Your task: Copy the stretch of the records from the very start through the line containing "9: (81, 419)" verbatim, including both ends.

Input for this task:
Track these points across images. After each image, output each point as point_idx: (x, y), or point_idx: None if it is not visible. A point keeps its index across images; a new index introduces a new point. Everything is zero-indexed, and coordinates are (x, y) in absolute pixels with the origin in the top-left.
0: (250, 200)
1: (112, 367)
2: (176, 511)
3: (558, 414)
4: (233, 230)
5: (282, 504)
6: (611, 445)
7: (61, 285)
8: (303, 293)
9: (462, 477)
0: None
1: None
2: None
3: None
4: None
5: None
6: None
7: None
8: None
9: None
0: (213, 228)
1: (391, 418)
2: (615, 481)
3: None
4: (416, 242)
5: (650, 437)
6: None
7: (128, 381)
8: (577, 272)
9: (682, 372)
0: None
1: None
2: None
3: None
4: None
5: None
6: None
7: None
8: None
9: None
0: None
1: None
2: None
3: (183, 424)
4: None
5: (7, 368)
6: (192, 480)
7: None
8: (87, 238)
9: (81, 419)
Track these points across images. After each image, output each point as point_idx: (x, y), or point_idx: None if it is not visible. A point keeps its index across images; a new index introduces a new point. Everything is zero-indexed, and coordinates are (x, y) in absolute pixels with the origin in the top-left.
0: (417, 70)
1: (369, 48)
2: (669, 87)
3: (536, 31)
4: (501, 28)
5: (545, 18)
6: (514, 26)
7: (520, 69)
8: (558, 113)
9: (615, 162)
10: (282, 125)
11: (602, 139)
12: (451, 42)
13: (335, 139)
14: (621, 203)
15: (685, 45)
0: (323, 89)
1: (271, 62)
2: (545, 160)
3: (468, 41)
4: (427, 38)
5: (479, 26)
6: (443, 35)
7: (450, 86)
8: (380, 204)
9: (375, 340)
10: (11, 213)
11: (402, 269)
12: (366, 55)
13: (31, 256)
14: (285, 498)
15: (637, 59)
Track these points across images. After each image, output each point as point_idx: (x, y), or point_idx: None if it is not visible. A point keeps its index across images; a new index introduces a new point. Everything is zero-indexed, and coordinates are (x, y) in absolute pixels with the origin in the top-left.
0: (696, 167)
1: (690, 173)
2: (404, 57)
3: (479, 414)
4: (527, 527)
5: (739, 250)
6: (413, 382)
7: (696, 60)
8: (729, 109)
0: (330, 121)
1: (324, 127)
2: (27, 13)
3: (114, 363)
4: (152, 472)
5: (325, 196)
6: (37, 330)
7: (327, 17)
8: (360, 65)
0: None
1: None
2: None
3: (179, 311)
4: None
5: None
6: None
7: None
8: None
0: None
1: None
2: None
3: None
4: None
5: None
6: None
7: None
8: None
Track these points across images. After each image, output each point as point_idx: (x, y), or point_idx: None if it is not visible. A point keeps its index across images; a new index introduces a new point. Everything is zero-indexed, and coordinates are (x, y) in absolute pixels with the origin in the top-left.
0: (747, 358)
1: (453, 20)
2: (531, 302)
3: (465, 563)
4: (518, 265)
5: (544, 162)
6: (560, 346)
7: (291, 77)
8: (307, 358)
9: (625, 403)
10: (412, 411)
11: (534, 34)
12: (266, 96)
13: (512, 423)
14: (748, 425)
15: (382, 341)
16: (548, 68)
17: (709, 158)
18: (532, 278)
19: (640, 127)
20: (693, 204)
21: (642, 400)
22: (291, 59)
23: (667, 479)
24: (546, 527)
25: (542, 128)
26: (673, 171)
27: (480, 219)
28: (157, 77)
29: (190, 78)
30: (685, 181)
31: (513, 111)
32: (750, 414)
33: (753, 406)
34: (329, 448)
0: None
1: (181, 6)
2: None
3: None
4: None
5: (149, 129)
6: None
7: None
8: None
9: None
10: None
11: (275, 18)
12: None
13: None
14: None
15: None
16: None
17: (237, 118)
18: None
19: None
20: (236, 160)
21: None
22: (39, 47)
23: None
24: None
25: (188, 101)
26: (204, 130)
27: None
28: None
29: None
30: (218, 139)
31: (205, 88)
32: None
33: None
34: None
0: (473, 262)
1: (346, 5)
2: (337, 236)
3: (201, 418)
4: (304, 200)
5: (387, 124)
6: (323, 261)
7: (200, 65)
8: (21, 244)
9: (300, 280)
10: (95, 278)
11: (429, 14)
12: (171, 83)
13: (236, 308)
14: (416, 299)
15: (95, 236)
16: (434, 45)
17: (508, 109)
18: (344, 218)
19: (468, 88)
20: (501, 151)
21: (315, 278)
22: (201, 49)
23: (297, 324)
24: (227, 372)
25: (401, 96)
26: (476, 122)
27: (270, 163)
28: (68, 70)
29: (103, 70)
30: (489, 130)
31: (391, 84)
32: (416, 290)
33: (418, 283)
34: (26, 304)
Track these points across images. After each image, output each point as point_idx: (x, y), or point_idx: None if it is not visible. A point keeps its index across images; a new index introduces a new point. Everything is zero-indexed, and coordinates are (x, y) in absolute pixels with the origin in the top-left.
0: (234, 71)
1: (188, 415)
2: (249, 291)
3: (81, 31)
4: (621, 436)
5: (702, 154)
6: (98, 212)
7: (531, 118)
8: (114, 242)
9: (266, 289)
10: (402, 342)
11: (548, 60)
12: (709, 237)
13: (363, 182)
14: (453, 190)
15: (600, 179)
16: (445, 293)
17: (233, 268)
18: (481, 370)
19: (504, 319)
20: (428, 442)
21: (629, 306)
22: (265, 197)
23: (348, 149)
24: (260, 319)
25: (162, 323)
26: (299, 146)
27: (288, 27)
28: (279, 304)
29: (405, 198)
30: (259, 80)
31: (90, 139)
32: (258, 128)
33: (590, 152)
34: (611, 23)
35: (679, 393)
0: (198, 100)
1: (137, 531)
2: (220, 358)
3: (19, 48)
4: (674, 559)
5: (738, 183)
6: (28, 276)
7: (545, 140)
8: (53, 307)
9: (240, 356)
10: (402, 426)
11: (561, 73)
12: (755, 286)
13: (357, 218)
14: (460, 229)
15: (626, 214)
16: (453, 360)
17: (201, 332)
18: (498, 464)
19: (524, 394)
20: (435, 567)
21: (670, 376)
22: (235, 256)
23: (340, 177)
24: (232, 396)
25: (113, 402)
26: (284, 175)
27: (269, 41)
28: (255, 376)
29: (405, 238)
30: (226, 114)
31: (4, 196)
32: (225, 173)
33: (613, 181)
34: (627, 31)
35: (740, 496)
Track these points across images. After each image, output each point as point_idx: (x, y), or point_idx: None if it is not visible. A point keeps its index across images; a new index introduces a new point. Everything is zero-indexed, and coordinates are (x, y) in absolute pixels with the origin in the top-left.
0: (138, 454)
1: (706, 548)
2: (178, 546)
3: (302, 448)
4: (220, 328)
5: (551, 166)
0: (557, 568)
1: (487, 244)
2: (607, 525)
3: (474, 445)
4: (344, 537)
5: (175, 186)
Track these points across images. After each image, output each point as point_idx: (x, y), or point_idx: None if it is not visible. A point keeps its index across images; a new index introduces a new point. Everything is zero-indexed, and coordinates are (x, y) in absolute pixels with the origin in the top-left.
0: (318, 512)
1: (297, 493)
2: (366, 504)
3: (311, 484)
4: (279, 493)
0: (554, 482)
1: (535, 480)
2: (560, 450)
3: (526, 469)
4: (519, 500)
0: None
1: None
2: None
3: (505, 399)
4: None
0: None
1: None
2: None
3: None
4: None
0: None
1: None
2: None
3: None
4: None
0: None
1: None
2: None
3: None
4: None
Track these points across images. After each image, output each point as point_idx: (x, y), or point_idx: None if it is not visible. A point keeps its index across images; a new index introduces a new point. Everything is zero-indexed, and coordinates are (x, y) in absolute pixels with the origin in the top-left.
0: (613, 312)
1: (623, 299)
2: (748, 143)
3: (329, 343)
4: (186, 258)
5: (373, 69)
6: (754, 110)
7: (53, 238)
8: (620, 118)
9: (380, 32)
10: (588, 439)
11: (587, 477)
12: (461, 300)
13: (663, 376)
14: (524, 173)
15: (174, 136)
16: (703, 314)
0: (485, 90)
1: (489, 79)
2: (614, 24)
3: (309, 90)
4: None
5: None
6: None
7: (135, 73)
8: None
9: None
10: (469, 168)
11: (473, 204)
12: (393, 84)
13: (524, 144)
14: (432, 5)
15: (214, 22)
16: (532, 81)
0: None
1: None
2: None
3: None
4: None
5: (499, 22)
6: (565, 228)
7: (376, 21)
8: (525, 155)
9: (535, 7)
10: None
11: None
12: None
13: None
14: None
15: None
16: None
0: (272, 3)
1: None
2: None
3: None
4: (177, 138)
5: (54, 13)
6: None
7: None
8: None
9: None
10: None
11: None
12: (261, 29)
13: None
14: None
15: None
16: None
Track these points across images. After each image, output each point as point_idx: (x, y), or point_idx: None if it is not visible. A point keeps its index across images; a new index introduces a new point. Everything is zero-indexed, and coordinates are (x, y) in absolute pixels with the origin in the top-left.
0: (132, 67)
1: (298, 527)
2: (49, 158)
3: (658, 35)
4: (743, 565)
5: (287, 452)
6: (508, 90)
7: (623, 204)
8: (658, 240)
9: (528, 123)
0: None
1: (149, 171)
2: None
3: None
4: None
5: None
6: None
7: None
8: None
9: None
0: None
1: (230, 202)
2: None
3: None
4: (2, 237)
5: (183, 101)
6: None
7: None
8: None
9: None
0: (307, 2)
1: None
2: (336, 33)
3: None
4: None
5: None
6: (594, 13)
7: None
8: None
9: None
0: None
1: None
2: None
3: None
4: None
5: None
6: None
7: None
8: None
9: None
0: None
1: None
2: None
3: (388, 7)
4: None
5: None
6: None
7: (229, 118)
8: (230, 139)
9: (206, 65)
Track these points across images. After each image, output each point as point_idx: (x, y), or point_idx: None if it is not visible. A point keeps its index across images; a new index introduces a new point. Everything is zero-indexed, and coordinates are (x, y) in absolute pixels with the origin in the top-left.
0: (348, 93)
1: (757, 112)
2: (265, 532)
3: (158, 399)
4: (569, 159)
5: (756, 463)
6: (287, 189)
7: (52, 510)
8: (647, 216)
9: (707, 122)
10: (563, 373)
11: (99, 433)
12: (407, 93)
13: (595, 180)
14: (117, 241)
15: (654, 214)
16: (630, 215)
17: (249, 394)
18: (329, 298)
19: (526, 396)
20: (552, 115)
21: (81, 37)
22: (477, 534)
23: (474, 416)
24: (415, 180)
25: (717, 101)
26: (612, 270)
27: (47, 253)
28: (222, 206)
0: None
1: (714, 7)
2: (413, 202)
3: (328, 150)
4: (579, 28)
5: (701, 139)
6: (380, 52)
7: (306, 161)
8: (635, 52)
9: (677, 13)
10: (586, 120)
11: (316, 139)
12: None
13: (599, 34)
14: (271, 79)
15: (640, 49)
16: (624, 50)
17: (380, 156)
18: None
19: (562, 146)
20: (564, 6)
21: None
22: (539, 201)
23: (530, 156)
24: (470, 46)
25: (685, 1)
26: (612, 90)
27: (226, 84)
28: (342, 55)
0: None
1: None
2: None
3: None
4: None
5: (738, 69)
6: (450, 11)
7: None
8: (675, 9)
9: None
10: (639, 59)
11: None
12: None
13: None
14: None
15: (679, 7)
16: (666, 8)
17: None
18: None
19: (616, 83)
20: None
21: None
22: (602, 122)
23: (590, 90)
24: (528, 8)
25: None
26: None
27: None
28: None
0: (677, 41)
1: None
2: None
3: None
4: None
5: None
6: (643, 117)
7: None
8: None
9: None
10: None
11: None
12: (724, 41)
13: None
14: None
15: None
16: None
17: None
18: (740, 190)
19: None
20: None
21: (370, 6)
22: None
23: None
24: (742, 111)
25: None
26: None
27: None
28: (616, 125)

Answer below:
Track these points across images. After each image, output each point as point_idx: (x, y), or point_idx: None if it is not visible. A point keeps its index across images; a new index introduces a new point. Everything is zero-indexed, and coordinates are (x, y) in absolute pixels with the origin in the top-left.
0: (250, 200)
1: (112, 367)
2: (176, 511)
3: (558, 414)
4: (233, 230)
5: (282, 504)
6: (611, 445)
7: (61, 285)
8: (303, 293)
9: (462, 477)
0: None
1: None
2: None
3: None
4: None
5: None
6: None
7: None
8: None
9: None
0: (213, 228)
1: (391, 418)
2: (615, 481)
3: None
4: (416, 242)
5: (650, 437)
6: None
7: (128, 381)
8: (577, 272)
9: (682, 372)
0: None
1: None
2: None
3: None
4: None
5: None
6: None
7: None
8: None
9: None
0: None
1: None
2: None
3: (183, 424)
4: None
5: (7, 368)
6: (192, 480)
7: None
8: (87, 238)
9: (81, 419)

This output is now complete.